Yohanes Sumaryanto Laksmi Yasintus T. Runesi
Departemen Ilmu Perpustakaan dan Informasi, Fakultas Ilmu Pengetahuan Budaya, Universitas IndonesiaDepok, 16424
Abstrak
Paper ini dimaksudkan untuk melakukan investigasi terhadap perspektif multikultural yang dimiliki perpustakaan umum dalam layanan publiknya. Pendekatan yang digunakan adalah pendekatan kualitatif dengan metode wawancara mendalam dan focus group discussions dalam memeroleh data. Pesertanya terdiri dari para pustakawan BPAD di bagian Layanan dan Pengadaan. Data kemudian dianalisis berdasarkan kerangka konseptual yang dipakai.Studi ini menemukan pentingnya peran perpustakaan melalui layanan, program dan para pustakawannya memerkenalkan layanan berspektif multikultural dan meningkatkan kepekaan masyarakat terhadap isu multikultural melalui perluasan wawasan dan peningkatan pemahaman dalam rangka merajut kebersamaan dalam Negara yang multietnis dan multiagama seperti
Indonesia.Penemuan ini diharapkan menjadi bahan masukkan bagi pemerintah maupun dunia pendidikan untuk lebih
memerhatikan peran perpustakaan dalam meningkatkan pemahaman dan penerimaan multikulturalitas dalam masyarakat. Originalitas dari penelitian ini adalah karena berbicara tentang yang jarang dilakukan yakni refleksi pustakawan tentang pekerjaannya.
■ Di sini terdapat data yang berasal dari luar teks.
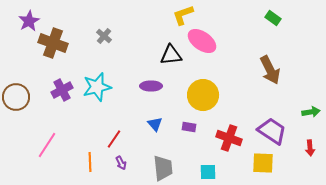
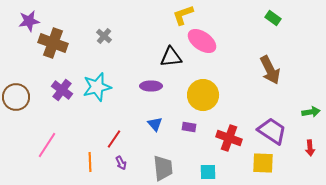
purple star: rotated 20 degrees clockwise
black triangle: moved 2 px down
purple cross: rotated 25 degrees counterclockwise
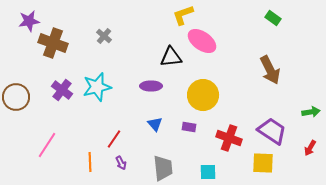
red arrow: rotated 35 degrees clockwise
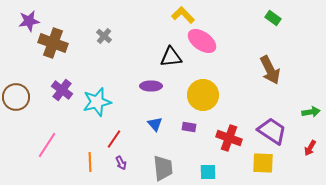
yellow L-shape: rotated 65 degrees clockwise
cyan star: moved 15 px down
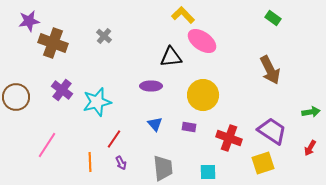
yellow square: rotated 20 degrees counterclockwise
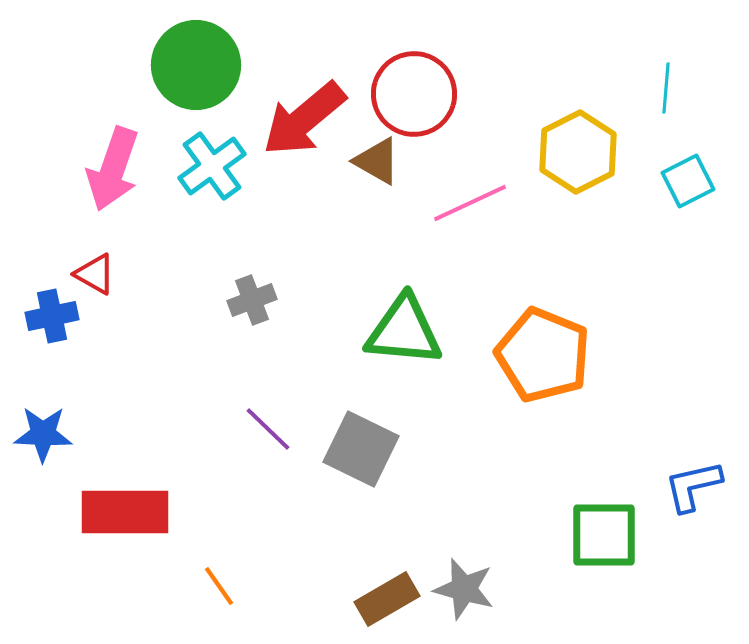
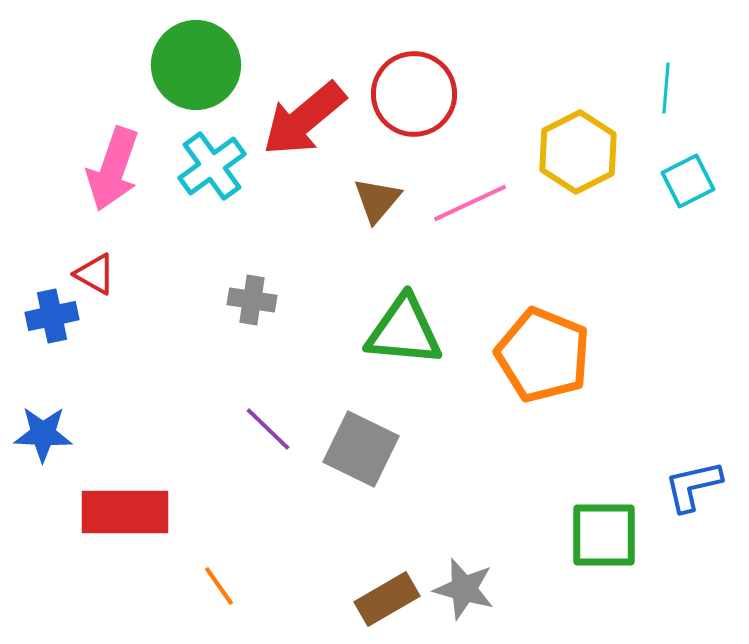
brown triangle: moved 39 px down; rotated 40 degrees clockwise
gray cross: rotated 30 degrees clockwise
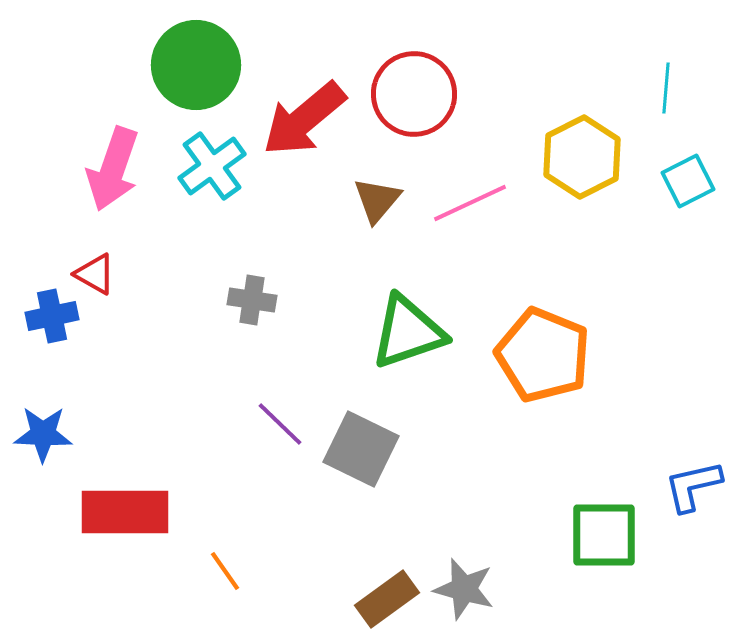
yellow hexagon: moved 4 px right, 5 px down
green triangle: moved 4 px right, 1 px down; rotated 24 degrees counterclockwise
purple line: moved 12 px right, 5 px up
orange line: moved 6 px right, 15 px up
brown rectangle: rotated 6 degrees counterclockwise
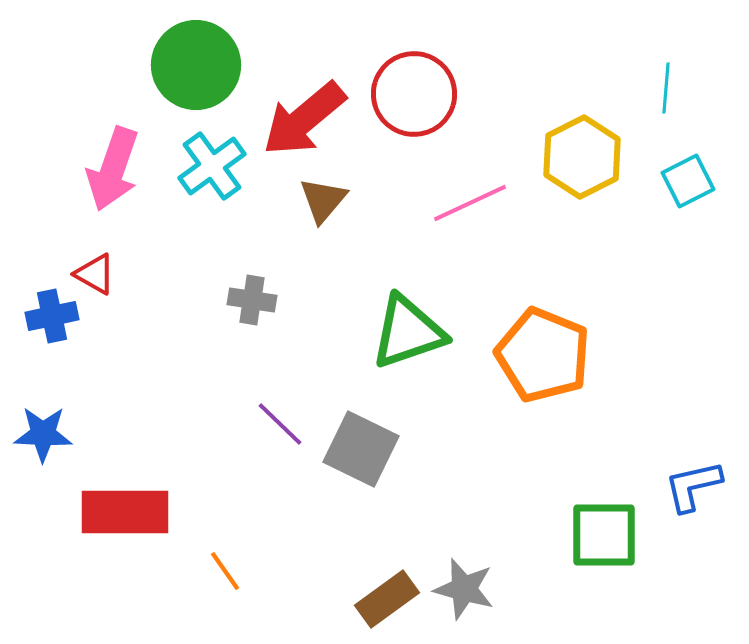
brown triangle: moved 54 px left
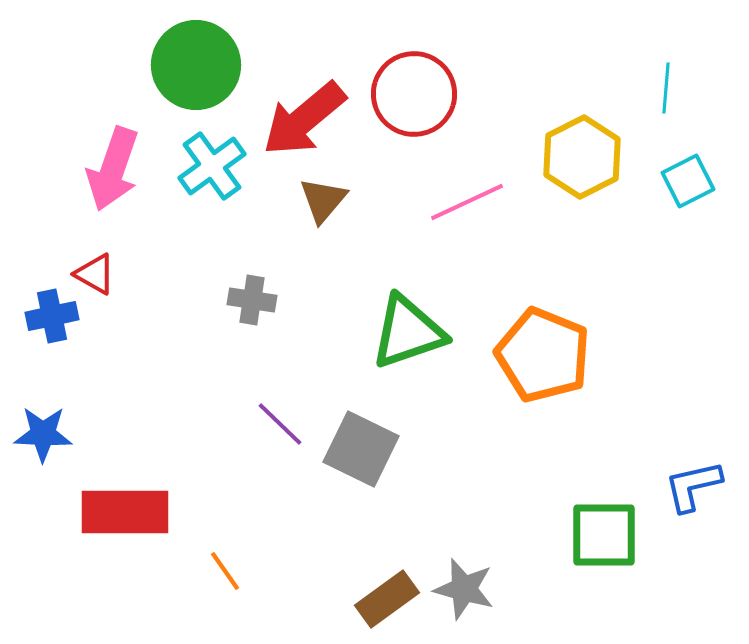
pink line: moved 3 px left, 1 px up
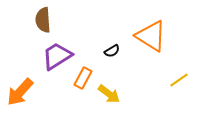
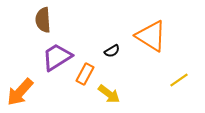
purple trapezoid: moved 1 px down
orange rectangle: moved 2 px right, 4 px up
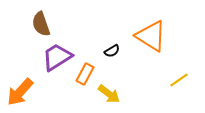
brown semicircle: moved 2 px left, 4 px down; rotated 15 degrees counterclockwise
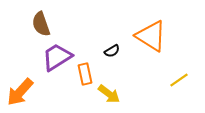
orange rectangle: rotated 40 degrees counterclockwise
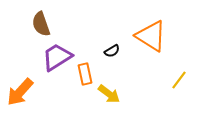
yellow line: rotated 18 degrees counterclockwise
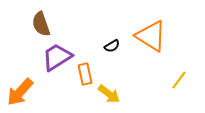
black semicircle: moved 5 px up
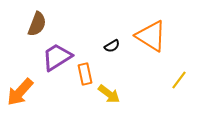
brown semicircle: moved 4 px left; rotated 140 degrees counterclockwise
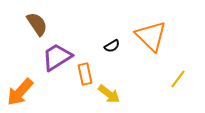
brown semicircle: rotated 55 degrees counterclockwise
orange triangle: rotated 12 degrees clockwise
yellow line: moved 1 px left, 1 px up
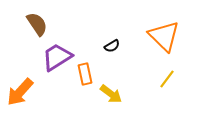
orange triangle: moved 13 px right
yellow line: moved 11 px left
yellow arrow: moved 2 px right
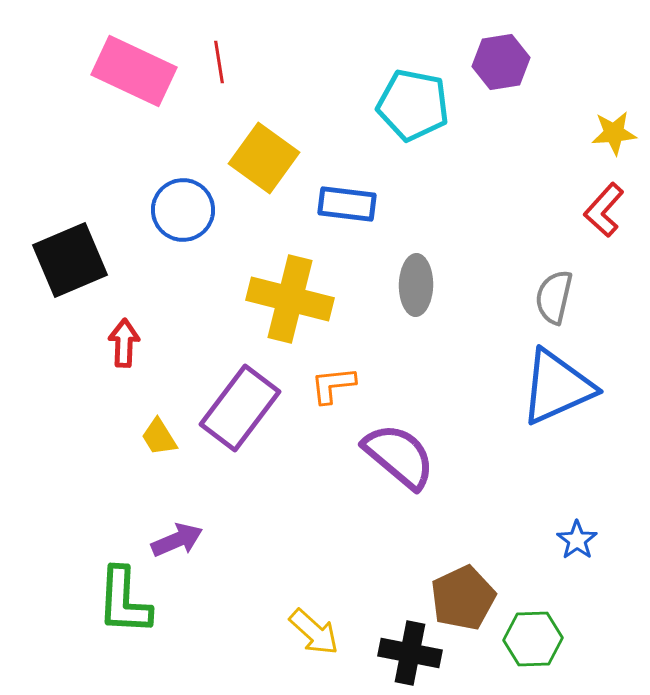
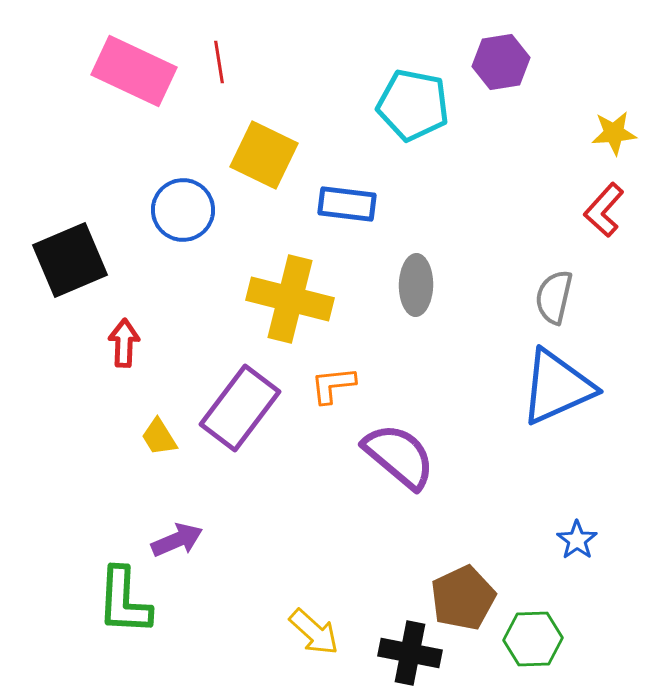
yellow square: moved 3 px up; rotated 10 degrees counterclockwise
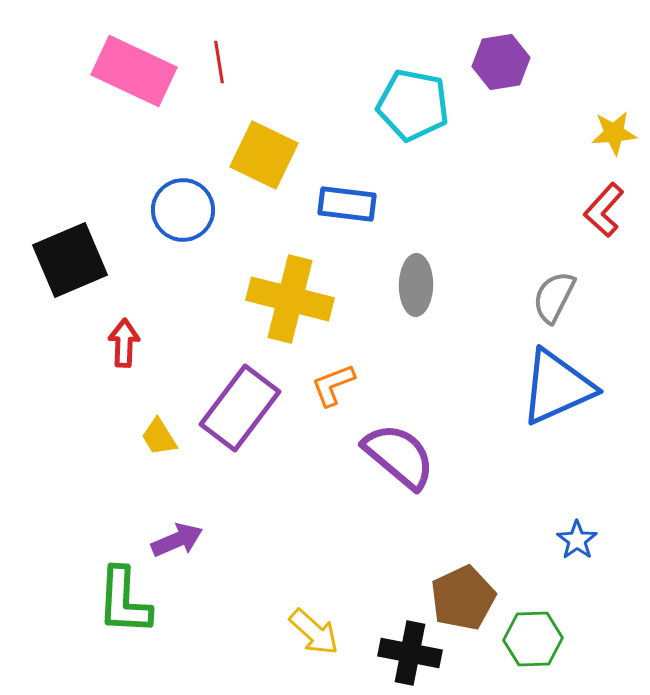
gray semicircle: rotated 14 degrees clockwise
orange L-shape: rotated 15 degrees counterclockwise
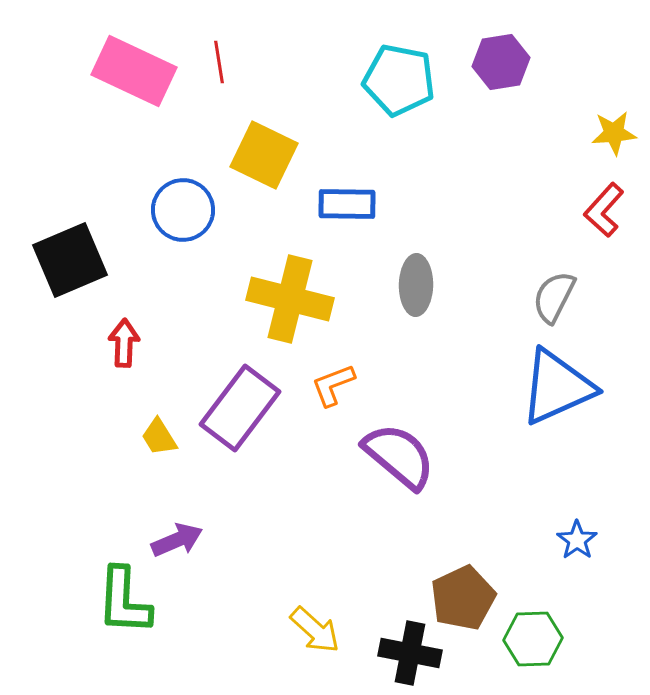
cyan pentagon: moved 14 px left, 25 px up
blue rectangle: rotated 6 degrees counterclockwise
yellow arrow: moved 1 px right, 2 px up
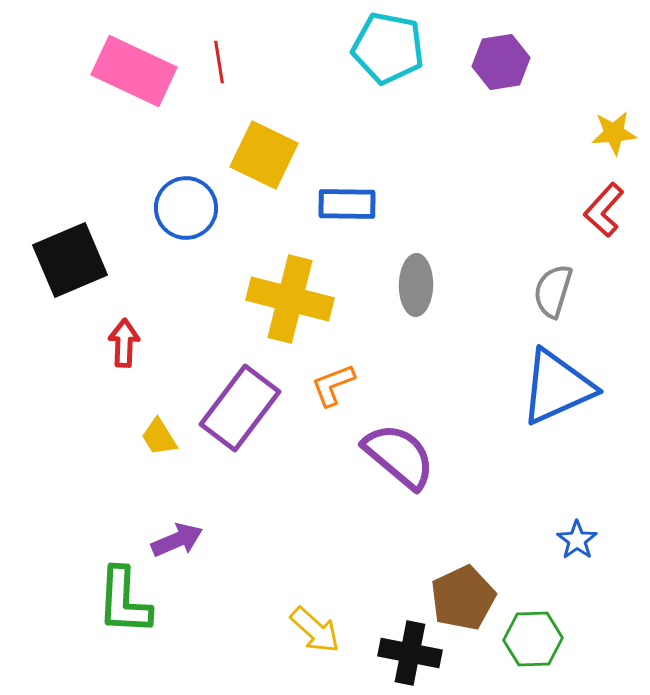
cyan pentagon: moved 11 px left, 32 px up
blue circle: moved 3 px right, 2 px up
gray semicircle: moved 1 px left, 6 px up; rotated 10 degrees counterclockwise
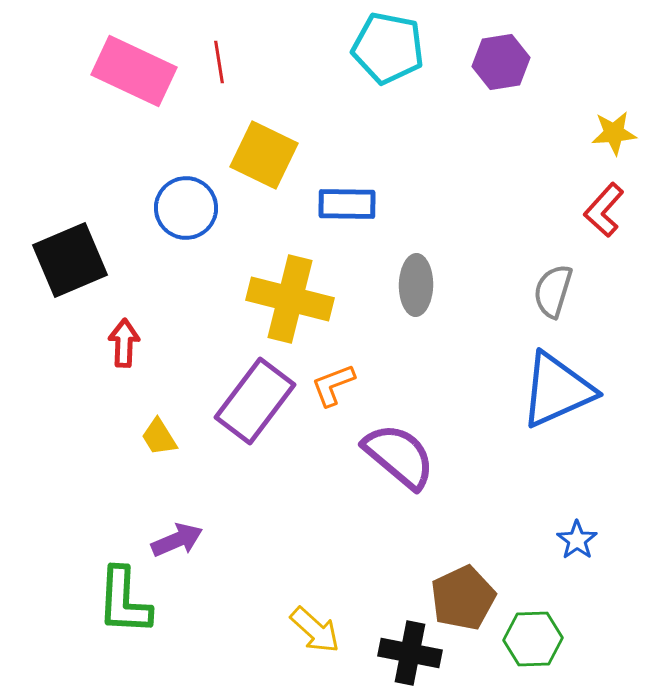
blue triangle: moved 3 px down
purple rectangle: moved 15 px right, 7 px up
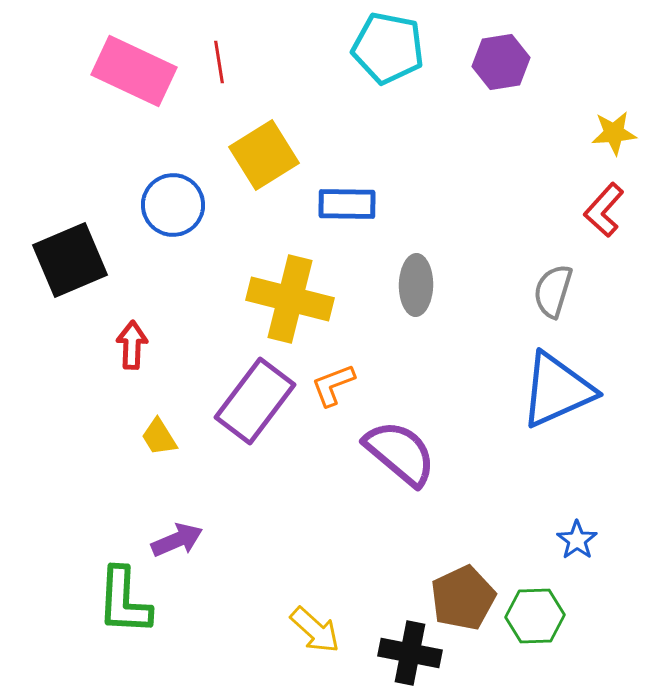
yellow square: rotated 32 degrees clockwise
blue circle: moved 13 px left, 3 px up
red arrow: moved 8 px right, 2 px down
purple semicircle: moved 1 px right, 3 px up
green hexagon: moved 2 px right, 23 px up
Kata kunci: perspektif multikultural, perpustakaan umum, layanan publik, multiculturalism, public library, library services, DKI Jakarta
Abstract
This paper is intended to investigate the public library multicultural perspective in its public services. It uses qualitative approach and depth interview as well as focus group discussion method to its data collection. The participants of the focus group discussion are the BPAD librarians working for the service and acquisition department. Data analysis is based on the conceptual framework used. The study identified the importance of libraries role through services, programs and their librarians to introduce services using multicultural perspectives and to sensitize the public on multicultural issues through the insight expansion and increased understanding in order to knit togetherness in a multiethnic and multireligious country like Indonesia. The result of the study is expected to be the material input to the government and education world to pay more attention to the role of libraries in improving the understanding and acceptance of multiculturalism within the society. The Originality of this study is due to its specialities on librarian work reflection. Keywords: multicultural perspective, pubic library, public service, multiculturalism, DKI Jakarta
Kajian terhadap Perspektif Multikultural Perpustakaan Umum di DKI Jakarta Dalam Praktik Layanan Publik
Pendahuluan
Relasi multikultural adalah satu kondisi manusiawi (la conditione humain) dan kondisi yang harus ada (conditione sine qua non) dalam suatu negara yang multietnis dan multiagama seperti Indonesia. Kondisi ini secara sosial menjadi potensi dalam upaya merajut kebersamaan yang semakin Indonesia. Salah satu sarana merajut perilaku multikulturalistik adalah melalui perpustakaan sebagai sumber pengetahuan. Perpustakaan umum sebagai suatu medan kerja dan pertemuan beragam masyarakat berbeda kultur memiliki kompleksitasnya sendiri. Hal ini berangkat dari fakta bahwa perpustakaan umum mengarahkan layanan terhadap segala lapisan masyarakat.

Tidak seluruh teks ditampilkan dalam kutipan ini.